EXERCISE — The line bearing "A practical", together with all lines after it to the end of the material, should be repeated exactly; leave out everything else.

***

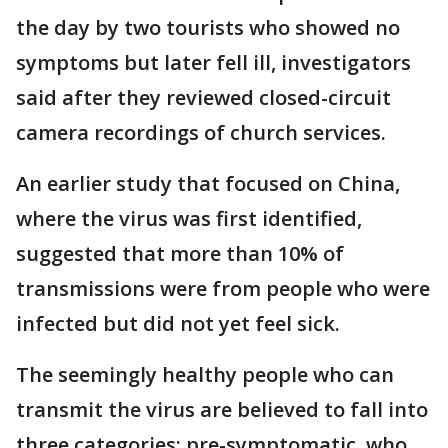
the day by two tourists who showed no
symptoms but later fell ill, investigators
said after they reviewed closed-circuit
camera recordings of church services.
An earlier study that focused on China,
where the virus was first identified,
suggested that more than 10% of
transmissions were from people who were
infected but did not yet feel sick.
The seemingly healthy people who can
transmit the virus are believed to fall into
three categories: pre-symptomatic, who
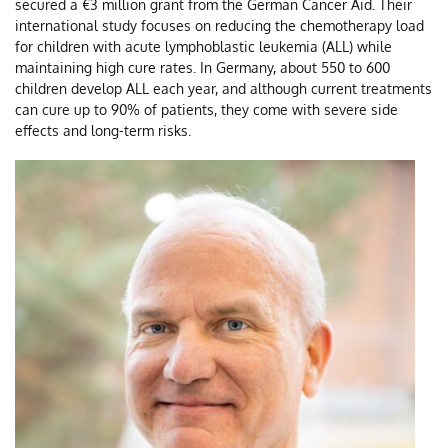
secured a €3 million grant from the German Cancer Aid. Their
Ki
international study focuses on reducing the chemotherapy load
for children with acute lymphoblastic leukemia (ALL) while
maintaining high cure rates. In Germany, about 550 to 600
children develop ALL each year, and although current treatments
can cure up to 90% of patients, they come with severe side
effects and long-term risks.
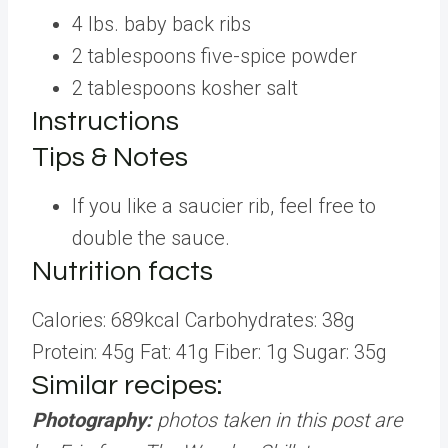
4
lbs.
baby back ribs
2
tablespoons
five-spice powder
2
tablespoons
kosher salt
Instructions
Tips & Notes
If you like a saucier rib, feel free to
double the sauce.
Nutrition facts
Calories:
689
kcal
Carbohydrates:
38
g
Protein:
45
g
Fat:
41
g
Fiber:
1
g
Sugar:
35
g
Similar recipes:
Photography:
photos taken in this post are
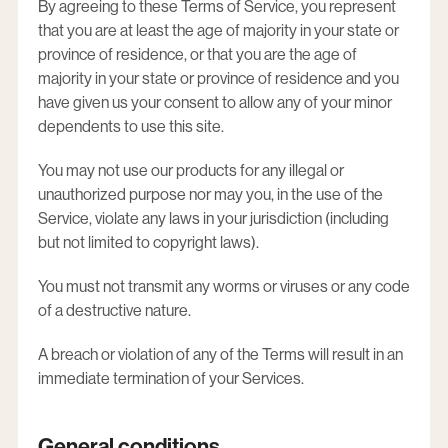
By agreeing to these Terms of Service, you represent
that you are at least the age of majority in your state or
province of residence, or that you are the age of
majority in your state or province of residence and you
have given us your consent to allow any of your minor
dependents to use this site.
You may not use our products for any illegal or
unauthorized purpose nor may you, in the use of the
Service, violate any laws in your jurisdiction (including
but not limited to copyright laws).
You must not transmit any worms or viruses or any code
of a destructive nature.
A breach or violation of any of the Terms will result in an
immediate termination of your Services.
General conditions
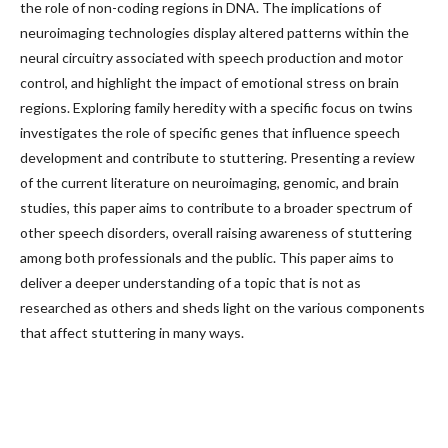
the role of non-coding regions in DNA. The implications of
neuroimaging technologies display altered patterns within the
neural circuitry associated with speech production and motor
control, and highlight the impact of emotional stress on brain
regions. Exploring family heredity with a specific focus on twins
investigates the role of specific genes that influence speech
development and contribute to stuttering. Presenting a review
of the current literature on neuroimaging, genomic, and brain
studies, this paper aims to contribute to a broader spectrum of
other speech disorders, overall raising awareness of stuttering
among both professionals and the public. This paper aims to
deliver a deeper understanding of a topic that is not as
researched as others and sheds light on the various components
that affect stuttering in many ways.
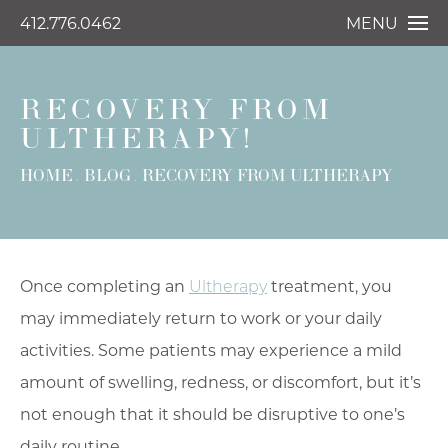
412.776.0462
MENU
RECOVERY FROM
ULTHERAPY!
HOME
BLOG
RECOVERY FROM ULTHERAPY
Once completing an
Ultherapy
treatment, you
may immediately return to work or your daily
activities. Some patients may experience a mild
amount of swelling, redness, or discomfort, but it’s
not enough that it should be disruptive to one’s
daily routine.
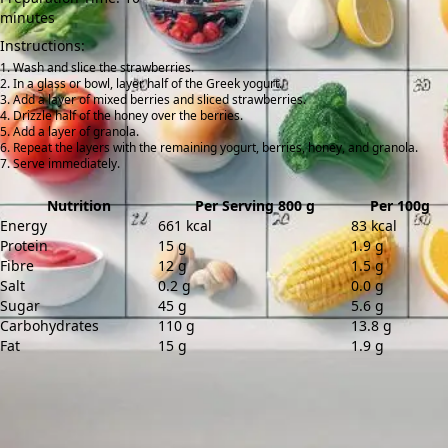
minutes
Instructions:
Wash and slice the strawberries.
In a glass or bowl, layer half of the Greek yogurt.
Add a layer of mixed berries and sliced strawberries.
Drizzle half of the honey over the berries.
Add a layer of granola.
Repeat the layers with the remaining yogurt, berries, honey, and granola.
Serve immediately.
Nutrition
Per Serving 800 g
Per 100g
Energy
661 kcal
83 kcal
Protein
15 g
1.9 g
Fibre
12 g
1.5 g
Salt
0.2 g
0.0 g
Sugar
45 g
5.6 g
Carbohydrates
110 g
13.8 g
Fat
15 g
1.9 g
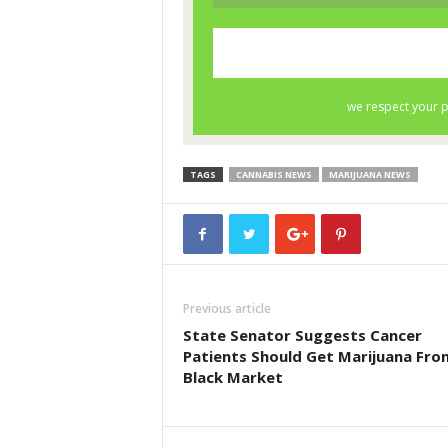
TAGS
CANNABIS NEWS
MARIJUANA NEWS
Previous article
State Senator Suggests Cancer
Patients Should Get Marijuana Fro
Black Market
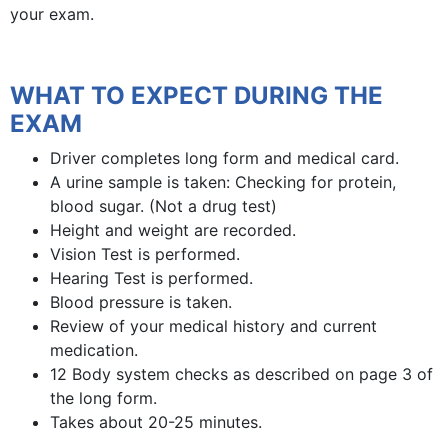
your exam.
WHAT TO EXPECT DURING THE
EXAM
Driver completes long form and medical card.
A urine sample is taken: Checking for protein,
blood sugar. (Not a drug test)
Height and weight are recorded.
Vision Test is performed.
Hearing Test is performed.
Blood pressure is taken.
Review of your medical history and current
medication.
12 Body system checks as described on page 3 of
the long form.
Takes about 20-25 minutes.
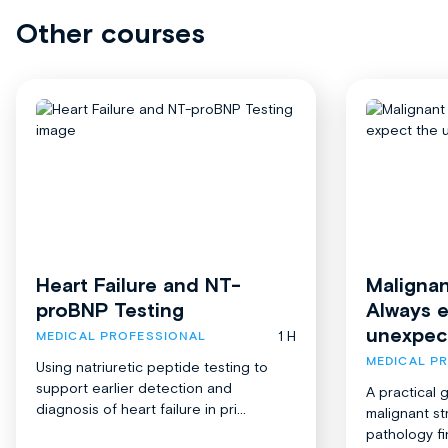
Other courses
Heart Failure and NT-
Malignan
proBNP Testing
Always 
unexpec
1 H
MEDICAL PROFESSIONAL
MEDICAL P
Using natriuretic peptide testing to
support earlier detection and
A practical 
diagnosis of heart failure in pri...
malignant st
pathology fi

***

EXERCISE SOLUTION —
A practical 
diagnosis of heart failure in pri...
malignant st
pathology fi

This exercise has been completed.